U.S. Ambassador To Russia Cites Ukraine As Key To Improving Ties

SALT LAKE CITY, USA -- The new U.S. ambassador to Russia says restoring Ukrainian sovereignty over all its territory will be a key issue in his dealings with Moscow as he begins his tenure amid a period of high tensions between the two world powers.


Russian President Vladimir Putin (right) and the new U.S. ambassador to Russia, Jon Huntsman, after receiving his diplomatic credentials during a ceremony at the Kremlin in Moscow on October 3.

Speaking in Salt Lake City, former Utah Governor Jon Huntsman on October 7 said he wants to improve relations with Russia, but he insisted the first step would be for Moscow to return Ukrainian control to territory within its internationally recognized borders.

"This is an issue not only with the United States, but with Europe, Canada, and virtually every other developed country," said Huntsman, who was visiting his home state for a ceremonial swearing-in event.

Moscow seized the Crimean Peninsula from Kiev's control and has supported separatists in eastern Ukraine in war that has killed more than 11,000 people since 2014.

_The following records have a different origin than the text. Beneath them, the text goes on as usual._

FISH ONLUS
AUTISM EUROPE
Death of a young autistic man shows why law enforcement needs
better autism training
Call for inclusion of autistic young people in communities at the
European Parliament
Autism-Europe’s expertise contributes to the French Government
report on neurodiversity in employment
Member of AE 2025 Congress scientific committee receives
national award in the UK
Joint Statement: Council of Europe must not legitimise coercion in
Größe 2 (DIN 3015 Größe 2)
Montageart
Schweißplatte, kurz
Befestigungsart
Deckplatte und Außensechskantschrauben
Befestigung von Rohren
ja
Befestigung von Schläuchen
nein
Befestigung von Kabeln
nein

The United States, other Western countries, and the European Union have imposed sanctions on Russia for its actions in Ukraine, just one of many global issues separating the two countries.

Huntsman, who presented his credentials to Russian President Vladimir Putin at the Kremlin on October 3, told the Salt Lake City crowd that he wants to work with Moscow to solve the crisis over North Korea’s banned nuclear and ballistic-missile programs.

He called Pyongyang a threat to Russia and the rest of the world, not just to the United States.

"Acting together, we think the United States and Russia could force the North Korean regime to the negotiating table to find a diplomatic solution," he said.

Huntsman's comments came a week after President Donald Trump said in an October 1 Twitter statement that negotiating with North Korea over its nuclear and missile programs was a “waste of time.”

Huntsman also spoke of possible cooperation with Russia in the effort to defeat the Islamic State (IS) militant group and in efforts to end the six-year civil war in Syria, where Washington and Moscow back opposing sides.

The severe tension in bilateral ties also stems from a January report by the U.S. intelligence community that determined Putin ordered an "influence campaign" targeting the 2016 presidential election in the United States.

At a confirmation hearing before a Senate panel on September 19, Huntsman said there is "no question -- underline, no question -- that the Russian government interfered in the U.S. election last year. And Moscow continues to meddle in the democratic processes of our friends and allies."

Huntsman served as U.S. ambassador to Singapore under President George H.W. Bush and as ambassador to China under President Barack Obama.

He briefly ran for the Republican presidential nomination in 2012.